At other points in his life, this past month might have found Ami Ayalon at the center of attention. If the international flotilla to Gaza had come while he was in command of the elite naval commando force Flotilla 13, or later when he commanded the navy, or after that, when he helped lead the Shin Bet (Israel Security Agency) or even later when he served as a government minister, he might have been at the center of the decision-making process.Or would it? Given how horrific the overseas track record the MSM has, I'm not sure that would be the case.
But it didn’t, and instead, Ayalon found himself in late May in the unlikely – and unaccustomed – position of observing events from the side. After his departure from political life, Defense Minister Ehud Barak’s one-time rival has watched the unfolding of the past few weeks’ events with more than a little concern, stemming from years of experience on both tactical and strategic levels.
The events of May 31, when naval commandos stormed the flotilla’s ships, were neither unexpected nor unavoidable, Ayalon told The Jerusalem Post.

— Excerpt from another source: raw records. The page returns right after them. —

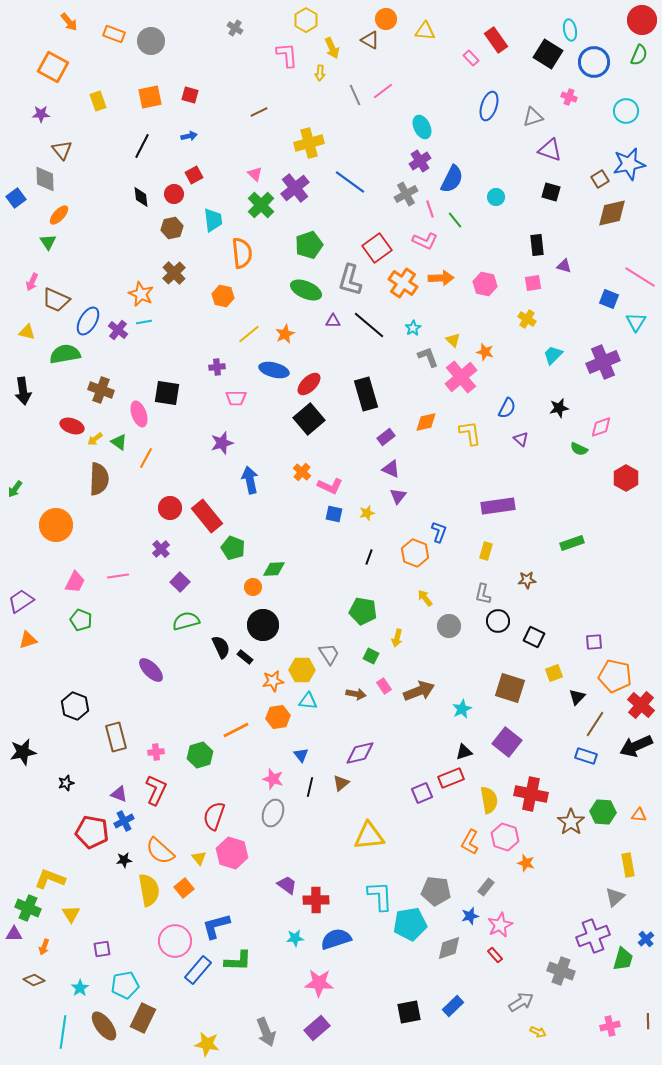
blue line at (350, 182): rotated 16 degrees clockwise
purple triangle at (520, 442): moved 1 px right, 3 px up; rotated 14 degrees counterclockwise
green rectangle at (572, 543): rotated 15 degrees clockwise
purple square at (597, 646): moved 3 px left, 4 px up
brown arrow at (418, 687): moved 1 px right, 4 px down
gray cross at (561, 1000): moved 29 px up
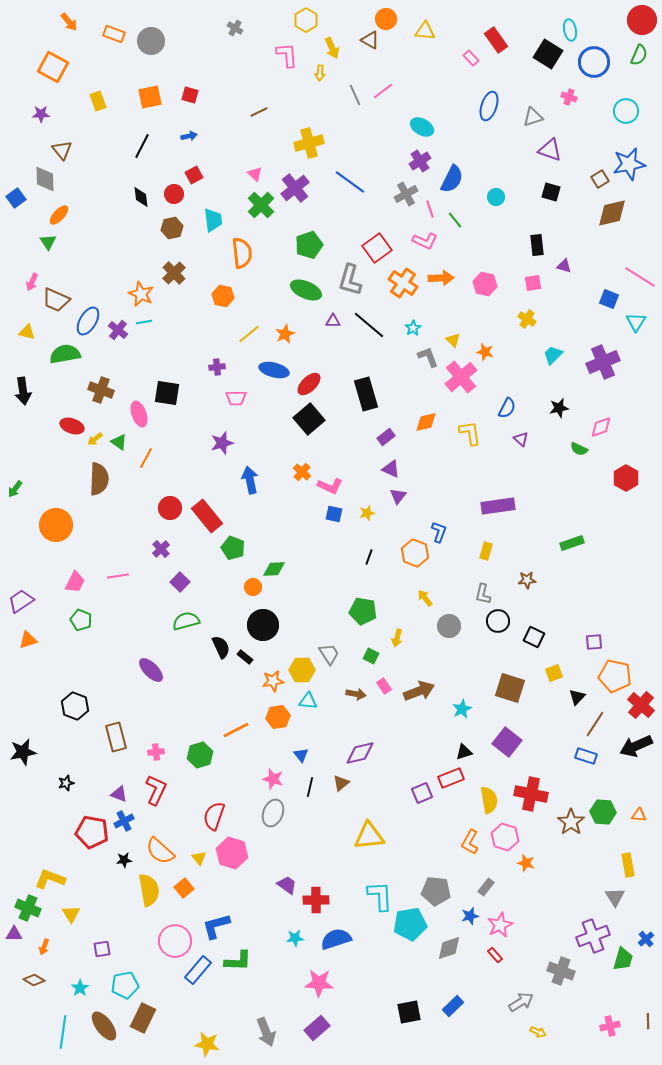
cyan ellipse at (422, 127): rotated 35 degrees counterclockwise
gray triangle at (615, 897): rotated 20 degrees counterclockwise
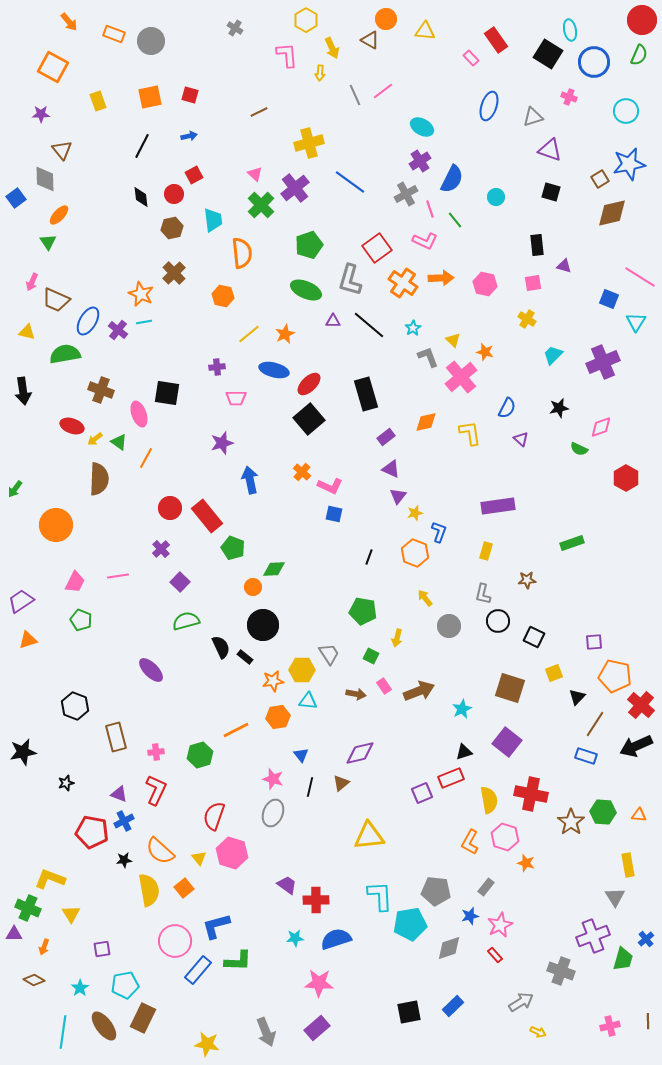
yellow star at (367, 513): moved 48 px right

“I was not surprised when I heard the initial reports, because I have participated in an uncountable number of operations in which you know two things: First, there is no military operation that goes exactly as planned, and second, when you send combat soldiers to arrest civilians, and you tell them that is their goal, you must assume that civilians will be killed. If you put those two factors together, it was almost predictable that those would be the results.”
Two days before the navy confronted the flotilla, Ayalon recalled, an interviewer found him participating in a conference at Tel Aviv University, and asked him what he thought should be done to stop the flotilla. “I asked the interviewer why we needed to stop it, and he was horrified,” Ayalon recalled. “We must differentiate between the need to stop entry of heavy weaponry into Gaza, which is a clear interest that nobody questions, and between a situation in which we stand looking at six boats about to come, on board which intelligence knows there is no heavy weaponry – I’m not talking about a few handguns. Instead, this is a struggle for public relations, and so I think from the beginning that the system should work completely differently, involving the international community and only blocking weapons.
“So I say to him, ‘Why do you think that the only option is to stop it? Let’s imagine a situation in which we take a few civilian boats, go out, meet them at sea, during daylight and with huge pictures of Gilad Schalit on our ships and we sail together to Gaza. They bring humanitarian supplies and we demand that Ismail Haniyeh allows us to see Gilad Schalit.’”
Such a move, Ayalon said, would have redirected some of the international attention away from Hamas propaganda and on to the captured IDF soldier.
And there's something very odd about how Ayalon frames the whole conversation with another interviewer, who could be a conservative. The reason we have to stop these flotillas is because we have no way of knowing whether they're smuggling weapons or not, and no way to be sure if it's not a ruse. Seems to me as though Ayalon was just inciting against the other journalist for not taking a stand he agrees with.
Plus, Ayalon has long been a leftist, more or less, and his policies not all that different from Ehud Barak's. So I doubt he'd do much better if he were in charge.